Abstract- Karen Ingham

A Ticket to The Theatre of The Dead: Re-framing Interdisciplinarity in the Bio-medical Theatre


Art and science share many commonalities, but they also share important theoretical differences, differences that may, through epistemological re-positioning, act as a source of trans-disciplinarity and creative tension. Focusing on a series of interventions which ‘re-place’, ‘re-site’ and ‘re-invigorate’ the normally exclusive spaces of medico-scientific research and museology, this poster suggests that by creating artworks in collaboration with contemporary bio-scientists, and then publicly exhibiting the works back in their site of origin (ie. the dissecting room or anatomical museum) a discourse is provoked between the mediated public perception of death, disease and bio-technology and the contemporary reality of medico-scientific research.

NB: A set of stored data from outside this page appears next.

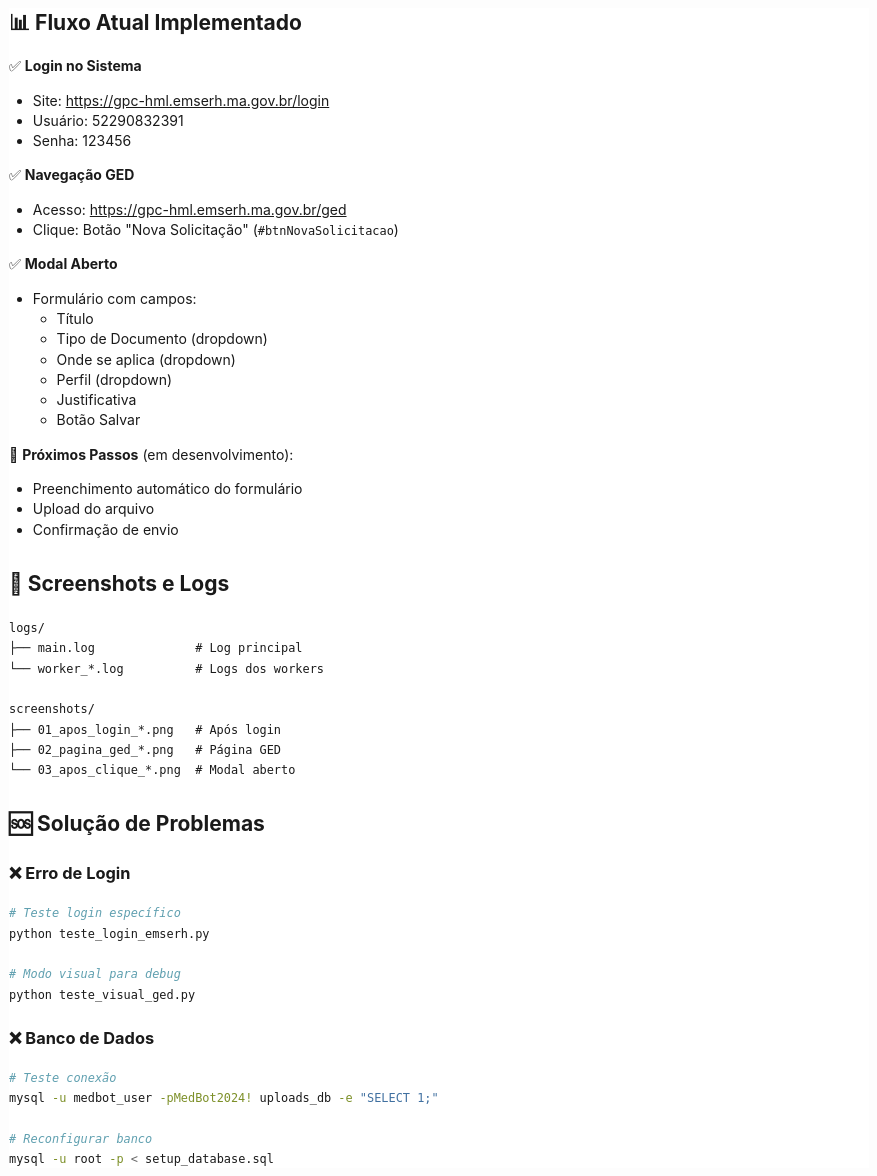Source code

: ## 📊 Fluxo Atual Implementado

✅ **Login no Sistema**
- Site: https://gpc-hml.emserh.ma.gov.br/login
- Usuário: 52290832391
- Senha: 123456

✅ **Navegação GED**
- Acesso: https://gpc-hml.emserh.ma.gov.br/ged
- Clique: Botão "Nova Solicitação" (`#btnNovaSolicitacao`)

✅ **Modal Aberto**
- Formulário com campos:
  - Título
  - Tipo de Documento (dropdown)
  - Onde se aplica (dropdown)
  - Perfil (dropdown)
  - Justificativa
  - Botão Salvar

🚧 **Próximos Passos** (em desenvolvimento):
- Preenchimento automático do formulário
- Upload do arquivo
- Confirmação de envio

## 📸 Screenshots e Logs

```
logs/
├── main.log              # Log principal
└── worker_*.log          # Logs dos workers

screenshots/
├── 01_apos_login_*.png   # Após login
├── 02_pagina_ged_*.png   # Página GED
└── 03_apos_clique_*.png  # Modal aberto
```

## 🆘 Solução de Problemas

### ❌ Erro de Login
```bash
# Teste login específico
python teste_login_emserh.py

# Modo visual para debug
python teste_visual_ged.py
```

### ❌ Banco de Dados
```bash
# Teste conexão
mysql -u medbot_user -pMedBot2024! uploads_db -e "SELECT 1;"

# Reconfigurar banco
mysql -u root -p < setup_database.sql
```
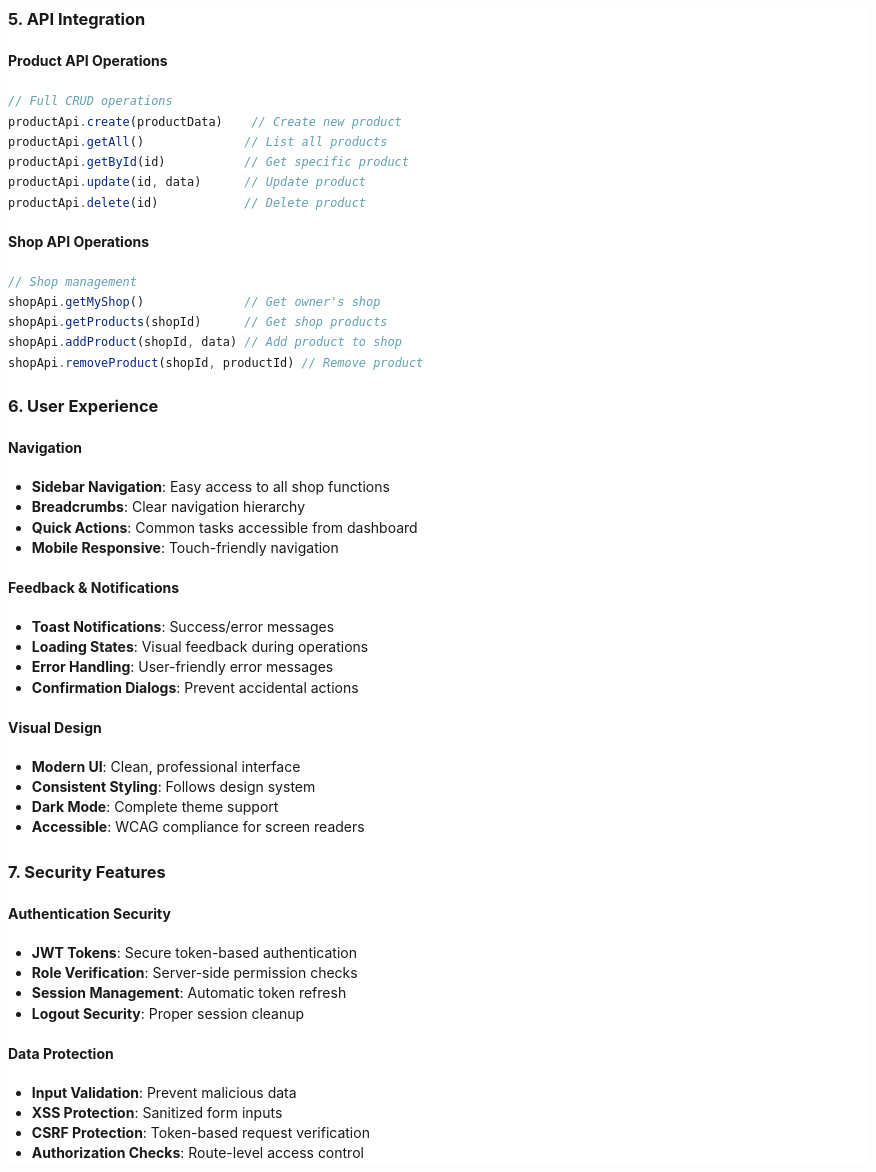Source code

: ### 5. **API Integration**

#### **Product API Operations**
```typescript
// Full CRUD operations
productApi.create(productData)    // Create new product
productApi.getAll()              // List all products  
productApi.getById(id)           // Get specific product
productApi.update(id, data)      // Update product
productApi.delete(id)            // Delete product
```

#### **Shop API Operations**
```typescript
// Shop management
shopApi.getMyShop()              // Get owner's shop
shopApi.getProducts(shopId)      // Get shop products
shopApi.addProduct(shopId, data) // Add product to shop
shopApi.removeProduct(shopId, productId) // Remove product
```

### 6. **User Experience**

#### **Navigation**
- **Sidebar Navigation**: Easy access to all shop functions
- **Breadcrumbs**: Clear navigation hierarchy
- **Quick Actions**: Common tasks accessible from dashboard
- **Mobile Responsive**: Touch-friendly navigation

#### **Feedback & Notifications**
- **Toast Notifications**: Success/error messages
- **Loading States**: Visual feedback during operations
- **Error Handling**: User-friendly error messages
- **Confirmation Dialogs**: Prevent accidental actions

#### **Visual Design**
- **Modern UI**: Clean, professional interface
- **Consistent Styling**: Follows design system
- **Dark Mode**: Complete theme support
- **Accessible**: WCAG compliance for screen readers

### 7. **Security Features**

#### **Authentication Security**
- **JWT Tokens**: Secure token-based authentication
- **Role Verification**: Server-side permission checks
- **Session Management**: Automatic token refresh
- **Logout Security**: Proper session cleanup

#### **Data Protection**
- **Input Validation**: Prevent malicious data
- **XSS Protection**: Sanitized form inputs
- **CSRF Protection**: Token-based request verification
- **Authorization Checks**: Route-level access control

To demonstrate this, the poster focuses on three collaborations: Seeds of Memory: art, neuroscience and botany (Arts & Humanities Research Board and Cardiff Neuroscience Research Group 2006); Vanitas: Seed-Head (Waag Anatomicum Amsterdam and Wales Arts International 2005); and Anatomy Lessons (The Wellcome Trust 2003-05). These examples demonstrate how collaboration across science, art, and technology, challenge and provoke common assumptions about art and bioscience, which are explored through collaborative practice and theoretical engagement with neurologists, neuro-psychologists, anatomists, botanists, stem-cell researchers, pharmacologists, and museum curators. Consequently, the poster suggests that through inter and trans-disciplinary practice and theoretical engagement, sites of static museology are made dynamic, and exclusive bio-technological domains of corporal performativity and investigation are re-invigorated and re-contextualised.